In the Twitter conversation, defending the existence of the Act, Lachlan Stuart described the variety of males traditionally attracted to and welcomed by gay culture:

I wondered again why the culture Lachlan describes, along with the gay/drag scene depicted in The Vanishing Half and the Andy Warhol crowd depicted in Walk on the Wild Side, has to be legislated for at all, beyond the basic need for equality and protection from discrimination? Why the legal fiction? Why the lie? As Jude notes in the book, it’s fun because it’s not real. I have come to believe it is the lie which people can’t and won’t accept. We often know instinctively when we are being lied to, and nobody likes it. It fuels resentment, it gets a backlash, people will not stand for it. A wild and alternative social scene, where rules are broken and anyone can be whoever they want to be, holds an attraction and excitement for many people, and acceptance of nonconforming identities is obviously to be welcomed here. Once the law starts to get involved in matters of ‘identity’ though, other people’s rights need to be considered too.

Much has been written about the conflict which arises from allowing males the legal fiction that they are female in a world where there is inequality between the sexes. Making sex a matter of personal choice has implications for gay rights too, and legislating for a lie also has repercussions for sexual consent when deception is written into the law.

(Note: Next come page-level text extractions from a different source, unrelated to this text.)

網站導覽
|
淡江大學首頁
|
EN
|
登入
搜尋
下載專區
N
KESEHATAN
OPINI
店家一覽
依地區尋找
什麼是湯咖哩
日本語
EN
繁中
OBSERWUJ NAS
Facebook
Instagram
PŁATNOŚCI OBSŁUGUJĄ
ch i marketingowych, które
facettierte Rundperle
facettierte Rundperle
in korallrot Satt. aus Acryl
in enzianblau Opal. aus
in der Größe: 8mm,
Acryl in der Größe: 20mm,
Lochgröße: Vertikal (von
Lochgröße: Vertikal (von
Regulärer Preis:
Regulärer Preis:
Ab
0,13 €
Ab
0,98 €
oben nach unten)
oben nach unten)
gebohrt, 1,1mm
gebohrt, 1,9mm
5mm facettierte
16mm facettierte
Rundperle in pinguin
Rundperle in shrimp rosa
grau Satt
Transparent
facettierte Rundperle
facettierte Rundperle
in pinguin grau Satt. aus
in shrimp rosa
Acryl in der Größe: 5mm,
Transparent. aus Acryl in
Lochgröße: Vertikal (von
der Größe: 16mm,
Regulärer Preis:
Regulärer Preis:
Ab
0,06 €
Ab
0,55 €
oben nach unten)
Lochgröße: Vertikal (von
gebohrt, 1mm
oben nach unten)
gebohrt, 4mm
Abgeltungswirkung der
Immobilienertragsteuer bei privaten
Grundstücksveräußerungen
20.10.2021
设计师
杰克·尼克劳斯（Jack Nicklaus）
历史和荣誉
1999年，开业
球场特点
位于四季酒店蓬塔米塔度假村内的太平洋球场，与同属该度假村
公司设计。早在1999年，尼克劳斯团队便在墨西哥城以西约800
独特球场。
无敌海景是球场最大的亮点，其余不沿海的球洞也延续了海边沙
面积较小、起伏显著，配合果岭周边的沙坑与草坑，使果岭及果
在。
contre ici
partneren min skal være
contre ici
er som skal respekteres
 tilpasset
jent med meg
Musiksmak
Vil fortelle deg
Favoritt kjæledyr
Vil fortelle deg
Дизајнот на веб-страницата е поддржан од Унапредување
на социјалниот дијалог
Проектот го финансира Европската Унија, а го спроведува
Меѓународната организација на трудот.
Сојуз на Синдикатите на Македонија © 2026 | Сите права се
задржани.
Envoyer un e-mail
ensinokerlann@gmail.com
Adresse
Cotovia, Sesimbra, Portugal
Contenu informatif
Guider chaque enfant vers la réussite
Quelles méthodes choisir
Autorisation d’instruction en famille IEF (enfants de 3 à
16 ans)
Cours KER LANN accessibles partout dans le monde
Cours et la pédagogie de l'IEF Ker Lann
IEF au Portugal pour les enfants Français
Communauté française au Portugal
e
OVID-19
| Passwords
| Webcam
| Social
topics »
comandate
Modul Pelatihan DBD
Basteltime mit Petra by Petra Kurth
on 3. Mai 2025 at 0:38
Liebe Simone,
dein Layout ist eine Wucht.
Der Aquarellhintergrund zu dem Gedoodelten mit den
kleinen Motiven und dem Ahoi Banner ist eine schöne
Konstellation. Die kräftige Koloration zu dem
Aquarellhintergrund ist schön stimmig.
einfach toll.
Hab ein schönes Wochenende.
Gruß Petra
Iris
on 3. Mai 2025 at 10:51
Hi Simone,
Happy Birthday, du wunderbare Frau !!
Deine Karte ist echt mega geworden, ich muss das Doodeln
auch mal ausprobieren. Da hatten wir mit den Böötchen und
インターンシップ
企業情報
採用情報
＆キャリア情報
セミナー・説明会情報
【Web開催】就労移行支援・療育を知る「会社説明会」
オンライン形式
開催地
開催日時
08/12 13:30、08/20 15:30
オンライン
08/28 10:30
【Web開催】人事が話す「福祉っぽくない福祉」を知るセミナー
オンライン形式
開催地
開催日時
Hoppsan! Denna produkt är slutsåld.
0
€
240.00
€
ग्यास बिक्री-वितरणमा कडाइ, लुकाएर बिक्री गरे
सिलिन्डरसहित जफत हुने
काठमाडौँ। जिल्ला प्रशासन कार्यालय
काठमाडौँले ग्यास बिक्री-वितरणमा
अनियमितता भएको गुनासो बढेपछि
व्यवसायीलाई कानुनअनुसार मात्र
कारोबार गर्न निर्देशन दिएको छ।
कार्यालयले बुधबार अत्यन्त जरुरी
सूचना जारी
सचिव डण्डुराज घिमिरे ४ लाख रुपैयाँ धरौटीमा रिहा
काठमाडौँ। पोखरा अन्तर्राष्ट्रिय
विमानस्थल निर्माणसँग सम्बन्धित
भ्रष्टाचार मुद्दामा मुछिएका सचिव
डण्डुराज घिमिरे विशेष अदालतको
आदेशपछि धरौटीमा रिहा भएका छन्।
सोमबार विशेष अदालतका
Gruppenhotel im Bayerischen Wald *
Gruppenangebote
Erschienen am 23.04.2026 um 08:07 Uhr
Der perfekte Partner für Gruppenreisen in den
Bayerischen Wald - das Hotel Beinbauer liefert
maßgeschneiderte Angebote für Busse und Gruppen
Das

Ironically it was reading a work of fiction which clarified for me just how much in everyday life we rely on being told the truth. There is no way you can make your story out of a lie, and then lie about telling a lie, without it resulting in propaganda rather than art. Even in fiction we need to believe the author’s voice, we need to trust it, otherwise the story is not worth the investment of our time. When it’s a ‘legal’ fiction we need to believe in the benefit of the lie in order to make it worthwhile suspending our disbelief. The suspension of disbelief becomes almost impossible if the benefits are not discernible or if the results are perceived to be actively harmful. Just as when reading fiction, once the trust is gone we naturally want to stop engaging and put the book down. We stop caring.

Reading a novel which in all other respects tells with integrity a believable version of a truth, the one false note stuck out like a sore thumb. I resented it and I felt like I’d been had. Maybe I couldn’t trust the author’s other storylines if she felt it was okay to treat me with such dishonesty in this one. Maybe she thought I’d be easy to fool, maybe she thought I wouldn’t notice, maybe she assumed I was really stupid. Whatever the case, it serves as an analogy for the feelings engendered by gender extremists, who assume you need ‘educating’, tell you what to think and demand that you stick to their script.

Just as we have an instinct for observing someone’s correct sex, we also have an instinct for when we are being lied to. If you really want the allyship of the majority of people you are unlikely to get it if you won’t at least start by telling the truth.